START Document text

TAVA/AAAC Trabajos

You have to pick one of the proposed subjects and write a report at least 7500 words long.

The idea is that you begin by reading the proposed material and then look up for other relevant papers over the internet about the subjectt. With this material you have to write a brief introductory paper describing what is the problem and its motivation, what different approaches exist to the problem, giving a brief explanation of each, and commenting if there are better approches than others or what advantages present in front of the others. Include in your paper all relevant bibliography that you collect during the research of the subject.

Think of this coursework as if you were to write an entry on Wikipedia about the subject.

END Document text
START Material

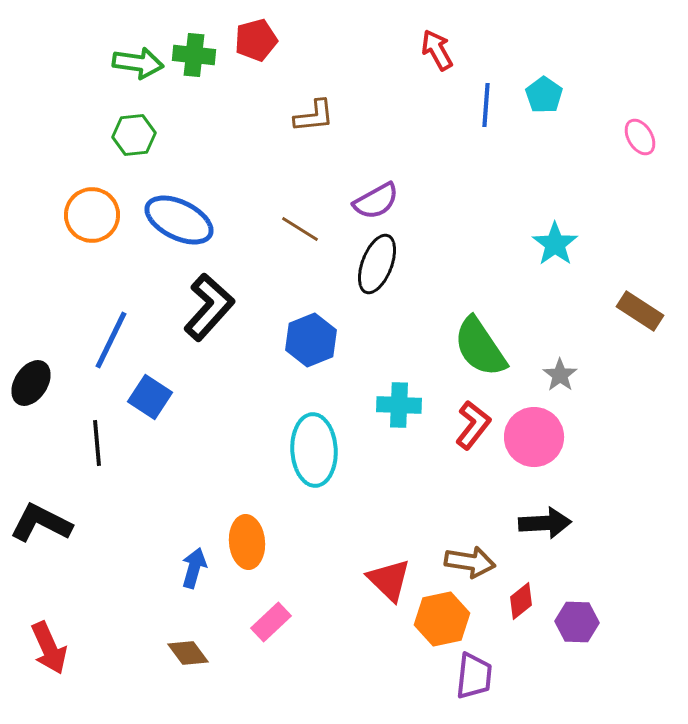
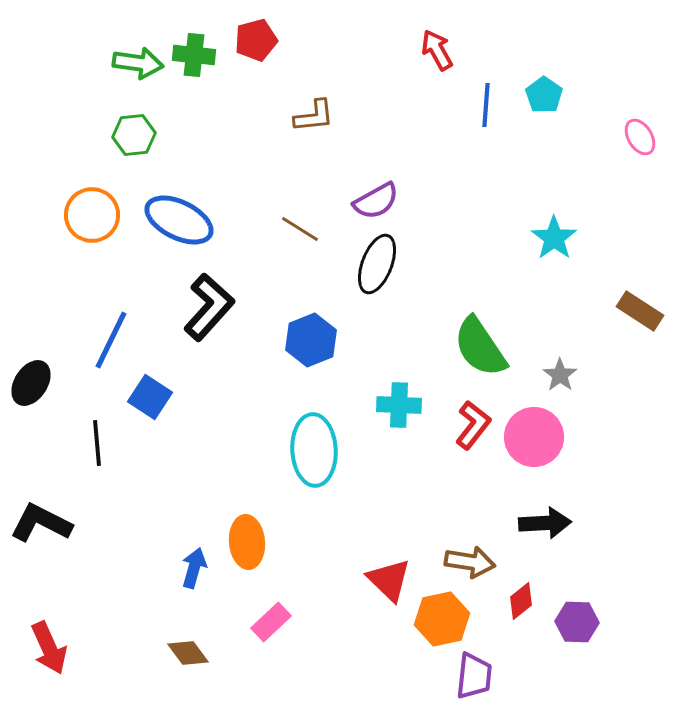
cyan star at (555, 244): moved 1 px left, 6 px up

END Material

▶ _Required work_
A - Swap "bibliography" for "reference list" in the coursework instructions, and give the stretch from "TAVA/AAAC Trabajos" through "of the subject." with that change made.
B - Extend the coursework instructions by writing what comes after their last sentence.

▶ _The replies_
A -
TAVA/AAAC Trabajos

You have to pick one of the proposed subjects and write a report at least 7500 words long.

The idea is that you begin by reading the proposed material and then look up for other relevant papers over the internet about the subjectt. With this material you have to write a brief introductory paper describing what is the problem and its motivation, what different approaches exist to the problem, giving a brief explanation of each, and commenting if there are better approches than others or what advantages present in front of the others. Include in your paper all relevant reference list that you collect during the research of the subject.

B -
The deadline for this report is January 11th. You can either deliver a hardcopy of your report to my mailbox (office S202b, omega-K2M building) or deliver your report in electronic format by e-mail to bejar@lsi.upc.edu

Subject 1: Cluster ensembles/consensus

The goal of cluster combination is to obtain a more accurate clustering of a dataset by combining the results of a set of clusterings. The different approaches can embedded in the clustering process or work only with the resulting partitions.

Papers

Cluster Ensembles for High Dimensional Clustering: An Empirical Study, Fern, Brodley
Clustering Ensembles: Models of Consensus and Weak Partitions, Topchy, Jain, Punch
Cluster Ensembles { A Knowledge Reuse Framework for Combining Multiple Partitions Strehl, Ghosh

Subject 2: Graph clustering

Graph Clustering is an specific area of clustering that deals with the finding of groups in data that can be represented as a graph. There are many applications for this algorithms as for example the analysis of sociological data, vision, social networks or web pages analysis.

Papers

Graph Clustering S. Schaeffer
A tutorial on spectral clustering U. von Luxburg

Subject 3: Unsupervised attribute selection

Attibute selection is a preprocess step needed in usupervised knowledge discovery in order to reduce the number of irrelevant attributes that obfuscate the data.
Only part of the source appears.